PASSAGE TO READ:
▶
• Looking to expand
  • Investing in ‘sweat equity’
  • President promotes homeownership efforts

Habitat for Humanity International celebrated its landmark 25th anniversary in 2001 not by recounting its past successes but by pledging to build even more homes. The nonprofit group is increasing its production fivefold. In the past 24 years, Habitat volunteers have laid the foundation, nailed and painted 100,000 houses for families around the world. A new $500 million campaign calls for the group to build its second 100,000 homes by the end of 2005.

The move is a sign of how Habitat, which began as one man’s ministry, has grown over the years.

The new campaign, “More Than Houses: Rebuilding Our Communities,” will introduce Habitat to new countries as well as develop additional affiliates, or local chapters, in existing countries and increase the capacity of current affiliates. More than a half million homeowner families will benefit from this effort, said Jack Kemp, campaign chairman and former secretary of HUD.

Looking to expand

Last year, Habitat was the 14th largest homebuilder in the United States, said Nick Retsinas, a member on the board of directors. Currently, the organization is dealing with how it can continue to keep its original intent as it grows and expands its influence. For example, he said, Habitat has focused on its mission to create housing, but people overlook that it also values sustaining homeownership.

The organization is considering building a Habitat for Humanity International University. “The university would be an investment in human capital. It’s one way to recruit and nurture leaders worldwide,” said Retsinas.

Retsinas last volunteered in Johannesburg, South Africa. It was at a small township, and whites and blacks worked together to build homes. He saw that in addition to homebuilding, there was reconciliation from years of racism. Experiences like that produced a visceral reaction that made him want to volunteer more, Retsinas said.

Habitat celebrated its anniversary in September 2001 in Indianapolis. The celebration included training sessions and speeches by Kemp, former President Jimmy Carter and Habitat founder Millard Fuller. The Indianapolis affiliate also built and dedicated 25 homes.

In August, Carter returned to Asia for the annual Jimmy Carter Work Project. Volunteers from around the world built 120 houses in Seoul, South Korea. The project coincided with the first Habitat for Humanity International “World Leaders Build,” which involved current and former heads of state building Habitat homes in their capital cities.

President George W. Bush was the first to sign up for Habitat’s “World Leaders Build” program. Bush joined Habitat during National Homeownership Week in June to help build a home in Tampa, Fla.

Another of Habitat’s new programs is “Women Building a Legacy.” The 18-month program is designed to empower mothers and women of all ages to work together to solve the crisis of substandard housing. It also is committed to building at least 100 Habitat homes nationwide by the end of 2002.
◀
[Source texts of formatted documents]
▶
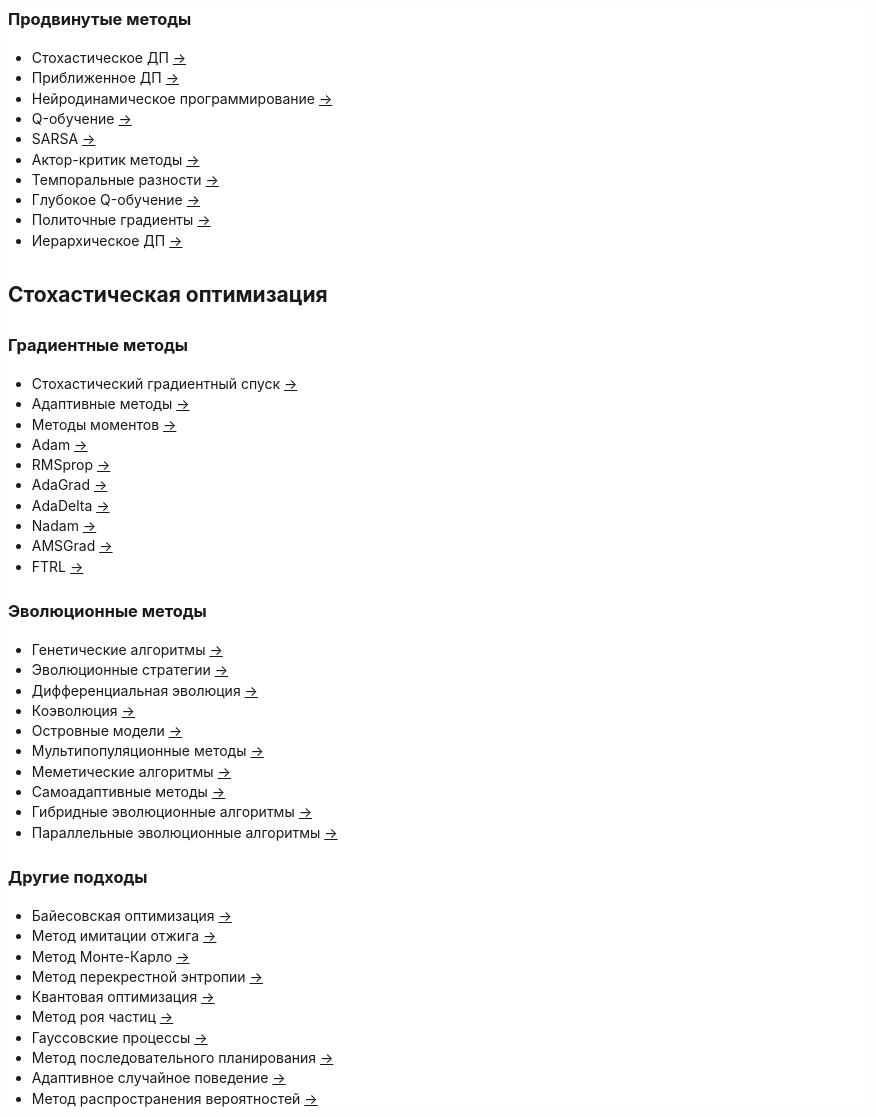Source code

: ### Продвинутые методы
- Стохастическое ДП [→](/notes/stochastic_dp.md)
- Приближенное ДП [→](/notes/approximate_dp.md)
- Нейродинамическое программирование [→](/notes/neuro_dp.md)
- Q-обучение [→](/notes/q_learning.md)
- SARSA [→](/notes/sarsa.md)
- Актор-критик методы [→](/notes/actor_critic.md)
- Темпоральные разности [→](/notes/temporal_difference.md)
- Глубокое Q-обучение [→](/notes/deep_q_learning.md)
- Политочные градиенты [→](/notes/policy_gradients.md)
- Иерархическое ДП [→](/notes/hierarchical_dp.md)

## Стохастическая оптимизация
### Градиентные методы
- Стохастический градиентный спуск [→](/notes/sgd.md)
- Адаптивные методы [→](/notes/adaptive_methods.md)
- Методы моментов [→](/notes/momentum_methods.md)
- Adam [→](/notes/adam.md)
- RMSprop [→](/notes/rmsprop.md)
- AdaGrad [→](/notes/adagrad.md)
- AdaDelta [→](/notes/adadelta.md)
- Nadam [→](/notes/nadam.md)
- AMSGrad [→](/notes/amsgrad.md)
- FTRL [→](/notes/ftrl.md)

### Эволюционные методы
- Генетические алгоритмы [→](/notes/genetic_algorithms_opt.md)
- Эволюционные стратегии [→](/notes/evolution_strategies.md)
- Дифференциальная эволюция [→](/notes/differential_evolution_opt.md)
- Коэволюция [→](/notes/coevolution.md)
- Островные модели [→](/notes/island_models.md)
- Мультипопуляционные методы [→](/notes/multipopulation.md)
- Меметические алгоритмы [→](/notes/memetic_algorithms.md)
- Самоадаптивные методы [→](/notes/self_adaptive.md)
- Гибридные эволюционные алгоритмы [→](/notes/hybrid_evolutionary.md)
- Параллельные эволюционные алгоритмы [→](/notes/parallel_evolutionary.md)

### Другие подходы
- Байесовская оптимизация [→](/notes/bayesian_optimization.md)
- Метод имитации отжига [→](/notes/simulated_annealing_opt.md)
- Метод Монте-Карло [→](/notes/monte_carlo_opt.md)
- Метод перекрестной энтропии [→](/notes/cross_entropy.md)
- Квантовая оптимизация [→](/notes/quantum_optimization.md)
- Метод роя частиц [→](/notes/particle_swarm.md)
- Гауссовские процессы [→](/notes/gaussian_processes.md)
- Метод последовательного планирования [→](/notes/sequential_planning.md)
- Адаптивное случайное поведение [→](/notes/adaptive_random.md)
- Метод распространения вероятностей [→](/notes/probability_propagation.md)
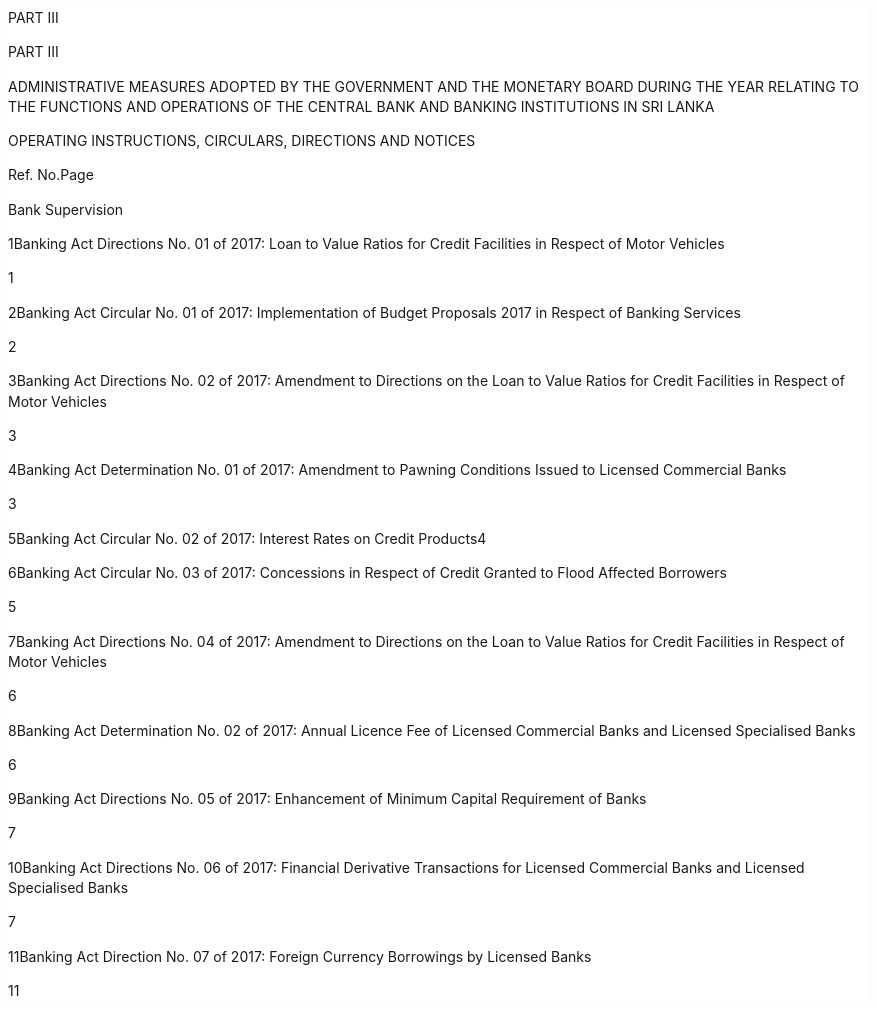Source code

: PART III

PART III

ADMINISTRATIVE MEASURES ADOPTED BY THE GOVERNMENT AND THE MONETARY BOARD DURING THE YEAR RELATING TO THE FUNCTIONS AND OPERATIONS OF THE CENTRAL BANK AND BANKING INSTITUTIONS IN SRI LANKA

OPERATING INSTRUCTIONS, CIRCULARS, DIRECTIONS AND NOTICES

Ref. No.Page

Bank Supervision

1Banking Act Directions No. 01 of 2017: Loan to Value Ratios for Credit Facilities in Respect of Motor Vehicles

1

2Banking Act Circular No. 01 of 2017: Implementation of Budget Proposals 2017 in Respect of Banking Services

2

3Banking Act Directions No. 02 of 2017: Amendment to Directions on the Loan to Value Ratios for Credit Facilities in Respect of Motor Vehicles

3

4Banking Act Determination No. 01 of 2017: Amendment to Pawning Conditions Issued to Licensed Commercial Banks

3

5Banking Act Circular No. 02 of 2017: Interest Rates on Credit Products4

6Banking Act Circular No. 03 of 2017: Concessions in Respect of Credit Granted to Flood Affected Borrowers

5

7Banking Act Directions No. 04 of 2017: Amendment to Directions on the Loan to Value Ratios for Credit Facilities in Respect of Motor Vehicles

6

8Banking Act Determination No. 02 of 2017: Annual Licence Fee of Licensed Commercial Banks and Licensed Specialised Banks

6

9Banking Act Directions No. 05 of 2017: Enhancement of Minimum Capital Requirement of Banks

7

10Banking Act Directions No. 06 of 2017: Financial Derivative Transactions for Licensed Commercial Banks and Licensed Specialised Banks

7

11Banking Act Direction No. 07 of 2017: Foreign Currency Borrowings by Licensed Banks

11

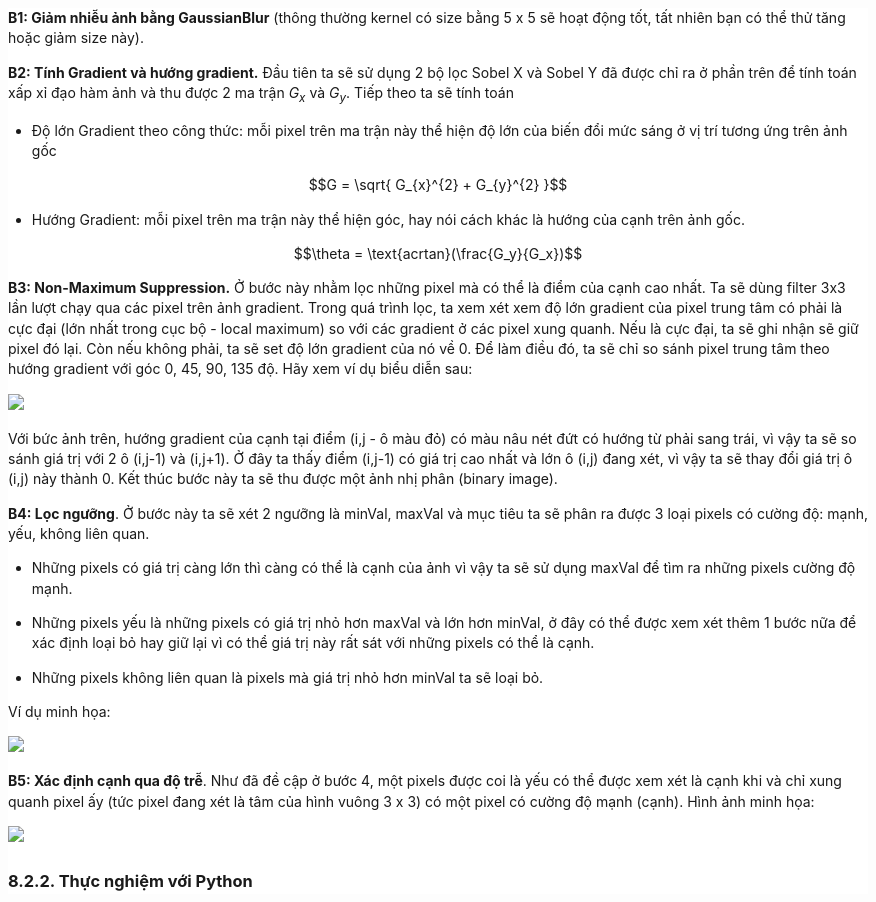 **B1: Giảm nhiễu ảnh bằng GaussianBlur** (thông thường kernel có size bằng 5 x 5 sẽ hoạt động tốt, tất nhiên bạn có thể thử tăng hoặc giảm size này).

**B2: Tính Gradient và hướng gradient.** Đầu tiên ta sẽ sử dụng 2 bộ lọc Sobel X và Sobel Y đã được chỉ ra ở phần trên để tính toán xấp xỉ đạo hàm ảnh và thu được 2 ma trận $G_x$ và $G_y$. Tiếp theo ta sẽ tính toán 

  - Độ lớn Gradient theo công thức: mỗi pixel trên ma trận này thể hiện độ lớn của biến đổi mức sáng ở vị trí tương ứng trên ảnh gốc

  $$G = \sqrt{ G_{x}^{2} + G_{y}^{2} }$$

  - Hướng Gradient: mỗi pixel trên ma trận này thể hiện góc, hay nói cách khác là hướng của cạnh trên ảnh gốc.

  $$\theta = \text{acrtan}(\frac{G_y}{G_x})$$

**B3: Non-Maximum Suppression.** Ở bước này nhằm lọc những pixel mà có thể là điểm của cạnh cao nhất. Ta sẽ dùng filter 3x3 lần lượt chạy qua các pixel trên ảnh gradient. Trong quá trình lọc, ta xem xét xem độ lớn gradient của pixel trung tâm có phải là cực đại (lớn nhất trong cục bộ - local maximum) so với các gradient ở các pixel xung quanh. Nếu là cực đại, ta sẽ ghi nhận sẽ giữ pixel đó lại. Còn nếu không phải, ta sẽ set độ lớn gradient của nó về 0. Để làm điều đó, ta sẽ chỉ so sánh pixel trung tâm theo hướng gradient với góc 0, 45, 90, 135 độ. Hãy xem ví dụ biểu diễn sau:

<img src="/assets/images/bai9/anh40.jpg" class="smallpic"/>

Với bức ảnh trên, hướng gradient của cạnh tại điểm (i,j - ô màu đỏ) có màu nâu nét đứt có hướng từ phải sang trái, vì vậy ta sẽ so sánh giá trị với 2 ô (i,j-1) và (i,j+1). Ở đây ta thấy điểm (i,j-1) có giá trị cao nhất và lớn ô (i,j) đang xét, vì vậy ta sẽ thay đổi giá trị ô (i,j) này thành 0. Kết thúc bước này ta sẽ thu được một ảnh nhị phân (binary image).

**B4: Lọc ngưỡng**. Ở bước này ta sẽ xét 2 ngưỡng là minVal, maxVal và mục tiêu ta sẽ phân ra được 3 loại pixels có cường độ: mạnh, yếu, không liên quan.

- Những pixels có giá trị càng lớn thì càng có thể là cạnh của ảnh vì vậy ta sẽ sử dụng maxVal để tìm ra những pixels cường độ mạnh. 

- Những pixels yếu là những pixels có giá trị nhỏ hơn maxVal và lớn hơn minVal, ở đây có thể được xem xét thêm 1 bước nữa để xác định loại bỏ hay giữ lại vì có thể giá trị này rất sát với những pixels có thể là cạnh.

- Những pixels không liên quan là pixels mà giá trị nhỏ hơn minVal ta sẽ loại bỏ.

Ví dụ minh họa:

<img src="/assets/images/bai9/anh41.jpg" class="smallpic"/>

**B5: Xác định cạnh qua độ trễ**. Như đã đề cập ở bước 4, một pixels được coi là yếu có thể được xem xét là cạnh khi và chỉ xung quanh pixel ấy (tức pixel đang xét là tâm của hình vuông 3 x 3) có một pixel có cường độ mạnh (cạnh). Hình ảnh minh họa:

<img src="/assets/images/bai9/anh49.jpg" class="smallpic"/>

<a name="822-implement"></a>

### 8.2.2. Thực nghiệm với Python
◀
PROBLEM TO WORK ON: Write the next part of the Habitat for Humanity article, starting right after its last sentence.

RESULT OF THE EXERCISE:
The first project was a five-house building blitz in Denver last May. Volunteers included Cathy Keating, first lady of Oklahoma.

Through the years, Habitat houses have been built according to the same guiding principles. They must be:

  • Simple – Habitat houses are modestly sized – large enough for the homeowner family’s needs, but small enough to keep construction and maintenance costs to a minimum. For example, a three-bedroom house may have no more than 1,050 square feet of living space according to Habitat guidelines;
  • Decent – Habitat uses quality, locally available building materials. Trained staff supervise construction and educate volunteers and partner families. House designs reflect the local climate and culture; and
  • Affordable – The labor of volunteers and partner families, efficient building methods, modest house sizes and a no-profit, no-interest loan make it affordable for low-income people to purchase a Habitat home.

Habitat houses in North America are generally built using wood frame construction, with Gypsum board interior walls, vinyl siding and asphalt shingle roofs. Some affiliates also use proven alternative building materials such as adobe or straw bale construction. Basic design features include a zero-step entrance and wide passage doors and hallways. Houses built in partnership with families with disabilities include additional accessibility features. The average Habitat home in the United States costs $46,642.

A Habitat house usually takes 12 to 14 months to build. But the building blitzes Habitat sponsors take as little as a week to build homes.

Habitat also has an environmental initiative that teaches affiliate staff and volunteers to use sustainable construction techniques that conserve natural resources and reduce long-term costs for Habitat homeowners.

Investing in ‘sweat equity’

Homeowner families are expected to invest their own labor, or “sweat equity,” into the building of their homes and the homes of other families. This reduces the cost of the house and increases the pride of ownership. The homeowners’ monthly mortgage payments go into a revolving fund that is used to build more houses. Mortgage length varies from seven to 30 years. Homeowners also are expected to provide their own downpayments.

Habitat’s economic philosophy is based upon what Fuller calls the “economics of Jesus.” The no-profit, no-interest components of the program comes from a passage in the Bible (Exodus 22:25) that says those lending money to the poor should not act as creditors and charge interest.

“I see life as both a gift and a responsibility,” Fuller says. “My responsibility is to use what God has given me to help his people in need.”

All Habitat affiliates are asked to tithe, or give 10% of their contributions, to fund house-building work in other nations.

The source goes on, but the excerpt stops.